I like this book, #2 in the Survivors' Club series, much less than The Proposal (#1). Like everything written by Ms. Balogh, this novel is a gentle historical romance. After being wounded in the war, the hero Vincent is blind, although he is a rich, titled gentleman and he has a loving, extended family. The heroine Sophia is an impoverished girl with no place of her own, no family, and no money.
Vincent wants to live a life as normal as possible for a blind guy. To start with, he wants to select his own bride instead of accepting his mother’s matchmaking. Sophia wants – well, a place to belong and a way to survive her poverty. She also likes Vincent too much for her own good. They seem created for each other, so they make an arrangement.
I like both protagonists. They are alive. Both are charming and smart but they have insecurities and problems. Both are working on overcoming them. Placed in the first part of the 19th century in England, their story develops along the familiar lines of a historical romance.
Sadly, the book is uneven.

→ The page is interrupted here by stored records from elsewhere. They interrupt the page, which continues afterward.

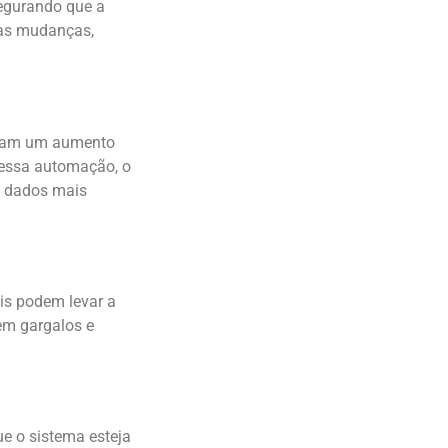
segurando que a
 às mudanças,
stram um aumento
 essa automação, o
om dados mais
is podem levar a
 em gargalos e
e o sistema esteja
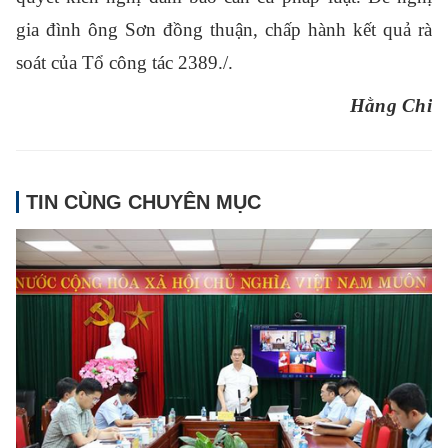
gia
đìn
h ông Sơn đồng thuận, chấp hành kết quả rà
soát của Tổ công tác 2389./.
Hằng Chi
TIN CÙNG CHUYÊN MỤC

The first half takes place in a short period of time – about a week – and the action moves swiftly. The descriptions are vivid. The plotline unfolds like a movie, one entertaining scene after another, with humor and tragedy blending together into an absorbing tale. Several possible complications shimmer on the horizon, threatening the characters, who fully engage the reader’s attention.

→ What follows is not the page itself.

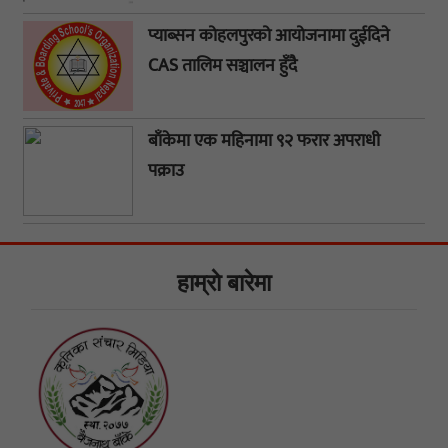
प्याब्सन कोहलपुरको आयोजनामा दुईदिने
CAS तालिम सञ्चालन हुँदै
बाँकेमा एक महिनामा ९२ फरार अपराधी
पक्राउ
हाम्राे बारेमा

Then the second part arrives, about 70% into the book, and the action stops. Almost everything after that is a summary, stretched over months. The scenes are short and rare, and most interactions of the heroes with other characters are described rather than shown. There are still dialogs but they are swallowed by pages and pages of digest-like narrative.
The writing is good though, as professional as I’ve come to expect from this writer, so the story reads well to the end.
Overall – a nice addition to this romantic series but nothing special.